[Stored dataset items]
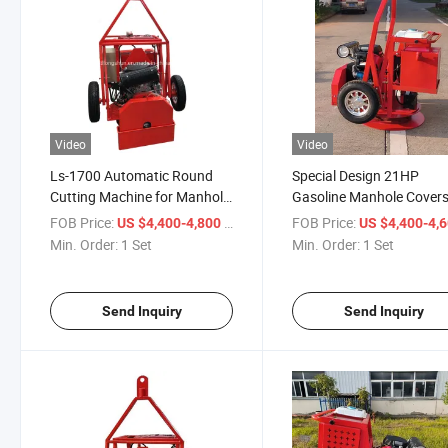
Video
Video
Ls-1700 Automatic Round
Special Design 21HP
Cutting Machine for Manhole
Gasoline Manhole Cover
Cover
Cutting Machine for Sale
FOB Price:
/ Set
FOB Price:
US $4,400-4,800
US $4,400-4,
Min. Order:
1 Set
Min. Order:
1 Set
Send Inquiry
Send Inquiry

WHAT NEEDS TO BE DONE:
Your reply must match the data above line for line, except that it holds no pictures.

OUTPUT BELOW:
Video
Video
Ls-1700 Automatic Round
Special Design 21HP
Cutting Machine for Manhole
Gasoline Manhole Cover
Cover
Cutting Machine for Sale
FOB Price:
/ Set
FOB Price:
US $4,400-4,800
US $4,400-4,
Min. Order:
1 Set
Min. Order:
1 Set
Send Inquiry
Send Inquiry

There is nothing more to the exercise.